Why Small Galleries Are a Vital Force in the Art Ecosystem


Small galleries are the heart of the art world, and are uniquely positioned to unlock direct access to their local art scene. They also play a vital role in shaping the broader art world, providing collectors and institutions with the opportunity to discover and support emerging artists and galleries.

But the costs of running a gallery can be more pronounced for small galleries, where simple administrative costs can become a make-or-break issue. At London-based NıCOLETTı, gallery director Camille Houzé emphasizes that location can also impact the overall budget. Houzé mentions the difficulties that come with running a gallery in the U.K., which is currently dealing with high inflation and Brexit-related issues such as increased shipping costs. These factors have affected what type of installation work the gallery can accomplish: Ambitious, large-scale works require inventive techniques, can come at the cost of the gallery, and can often puzzle collectors. “One of the challenges we face as a young gallery is to support radical practices—or artists working with mediums that collectors are less used to acquiring,” Houzé told Artsy.

One of the ways in which this tension can be alleviated for such galleries is to have their emerging artists partner up with multiple galleries, especially larger ones who may be able to support their ambitious installation goals. KJ Freeman of New York–based gallery HOUSING echoed a similar sentiment when discussing her reason for partnering with Karma to support the work of Nathaniel Oliver: Both galleries would get to work with the emerging artist, giving him an increased platform to reach newer collectors.

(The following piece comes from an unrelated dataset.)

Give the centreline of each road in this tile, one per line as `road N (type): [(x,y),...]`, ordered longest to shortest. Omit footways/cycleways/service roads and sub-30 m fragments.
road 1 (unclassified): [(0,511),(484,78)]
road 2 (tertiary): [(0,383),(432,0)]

But for some galleries, building these partnerships, as well as with collectors and the local community, can be difficult. Having a space in a small town without a knowledgeable collector base takes a lot of hard work and optimism to be successful, noted Richard Lally, founder and director of Espace Lally, which is based in Béziers, a commune in southeastern France. “Getting noticed and attracting a steady stream of visitors can be tough, particularly if the gallery is located in a less frequented area or lacks a strong online presence,” he said. Lally is combatting this by working more with a more locally focused program of artists and increasing his online sales to bring in new collectors.

Some galleries are abandoning a brick-and-mortar practice altogether. Curator and gallery director Storm Ascher runs a nomadic practice with Superposition, which stages shows in temporary spaces. “Once considered a niche concept, the nimble model has now permeated art discourse, and I’m very optimistic about this,” said Ascher. “I think this rising generation of gallerists exemplifies a new level of sophistication unparalleled in history.”

Lally echoes Ascher’s points that small galleries are, sometimes out of necessity, creating more flexible spaces as a way to attentively meet the needs of their artists and maintain their business. For Espace Lally, its former brick-and-mortar spaces were ecologically and geopolitically constructed. Lally opened the gallery in Port-au-Prince, Haiti, in 1992, which followed the 1991 coup-d’etat and embargo placed on the country. Its original location closed in 2000 and reopened in 2010, only to be severely damaged by the catastrophic earthquake that year. Espace Lally has begun again in Béziers in 2020, and while the reception to the shows with artists such as Fatima Mazmouz and Laura Labri Laborie have been well received, it has been a long road for the gallery.

Art fairs are another key way for galleries to meet new collectors and institutions. Houzé emphasizes that small galleries tend to exhibit more ambitious works at fairs as they are willing to take a risk on an artist’s vision, while Ascher asserts that larger entities like museums depend on the presence of small galleries in these spaces during the fairs as they are critical sites for discovery.

For example, museum acquisitions made during fairs are often in support of emerging artists, like when the Brooklyn Museum acquired a Diedrick Brackens tapestry from Various Small Fires at Frieze New York in 2019. Small galleries are routinely utilized as a discovery tool, as they are more closely connected to their local art scene.

“Small galleries have historically played a significant role in the art world by providing emerging artists with exhibition opportunities and acting as platforms for experimentation and creativity,” said Lally. “They often have more flexibility in showcasing unconventional and niche art compared to larger, more established institutions.”

Ascher echoes Lally’s position when stating what Superposition’s mission. “Our mission-driven programs are borne out of personal struggles and experiences that have galvanized us to create a transformative impact,” she said. “It’s grounded in a genuine love for the art community, our culture, and a willingness to shoulder the burdens that artists face as they reshape perspectives or reflect their time period.”

Small galleries also tend to forge tighter bonds with their artists. For Houzé, small galleries are a source for discovering new artists and supporting their practices. “A young gallery has the capacity to give voice to artists coming from more diverse backgrounds, as well as to ask questions and promote discourses that may have been sidelined,” he said. “To ensure its sustainability in the future, we need the support of press, collectors and institutions.”